しゃっきりとしたラディッシュを味わいながら、エレナは今日の予定をざっと振り返る。せっかくだから、午後にはヘルトゥと一緒に買い出しに出かけよう。最近話題のあの店に行ってみるのも良いかもしれない。美味しい食事のお礼に後片付けは自分がしっかりやるつもりだ。とはいえ、料理を作ったはずのヘルトゥもエレナの隣に立って手伝ってくれるのだろうけれど。

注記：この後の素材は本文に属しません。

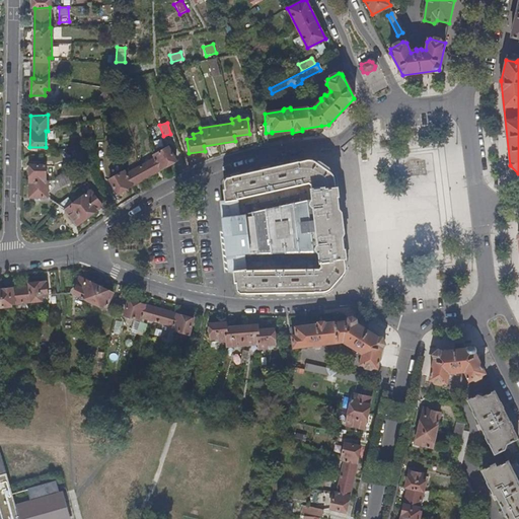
[(175,161),(166,147),(151,156),(152,159),(128,172),(127,170),(109,179),(118,194),(175,161)]
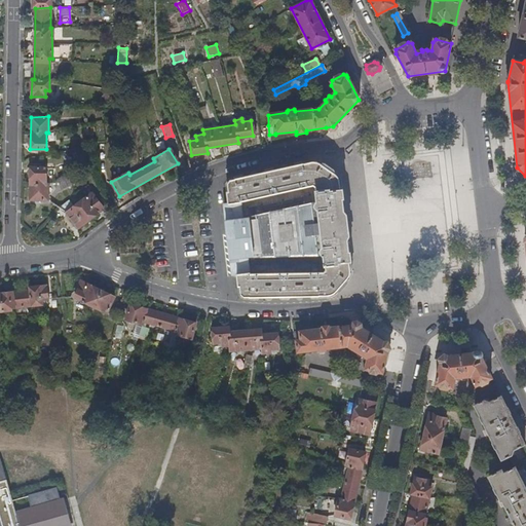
[(339,177),(333,172),(324,164),(318,162),(313,162),(302,164),(301,162),(294,163),(294,166),(272,171),(271,168),(264,171),(264,173),(242,177),(240,175),(234,176),(234,179),(230,180),(227,184),(228,191),(226,192),(227,202),(224,203),(233,274),(236,274),(238,287),(240,287),(241,295),(245,298),(250,298),(251,300),(258,300),(258,298),(279,297),(279,299),(289,299),(290,297),(310,296),(311,298),(320,298),(320,296),(330,295),(336,292),(348,278),(350,271),(350,261),(351,261),(350,253),(348,252),(342,198),(344,197),(343,190),(340,189),(339,177)]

ちらりと前を向けば、何をしても絵になる男が美味しそうにコーヒーを飲んでいる。目を閉じたその姿を見ていると、何故だか満足げに喉を鳴らすとびきり綺麗な豹が頭をよぎった。
「幸せだな」
小さく呟けば、ヘルトゥがわずかに目を見開いた。自分と同じくらいとまでは言わない。エレナはそこまで自惚れ屋ではないのだから。けれど共に過ごす穏やかな日々の愛しさを、この美しい男が少しでも感じてくれていたら、こんなに嬉しいことはない。だからエレナはそれ以上何も言わずに、そっと席を立ち、男の唇に自分の唇を寄せてみる。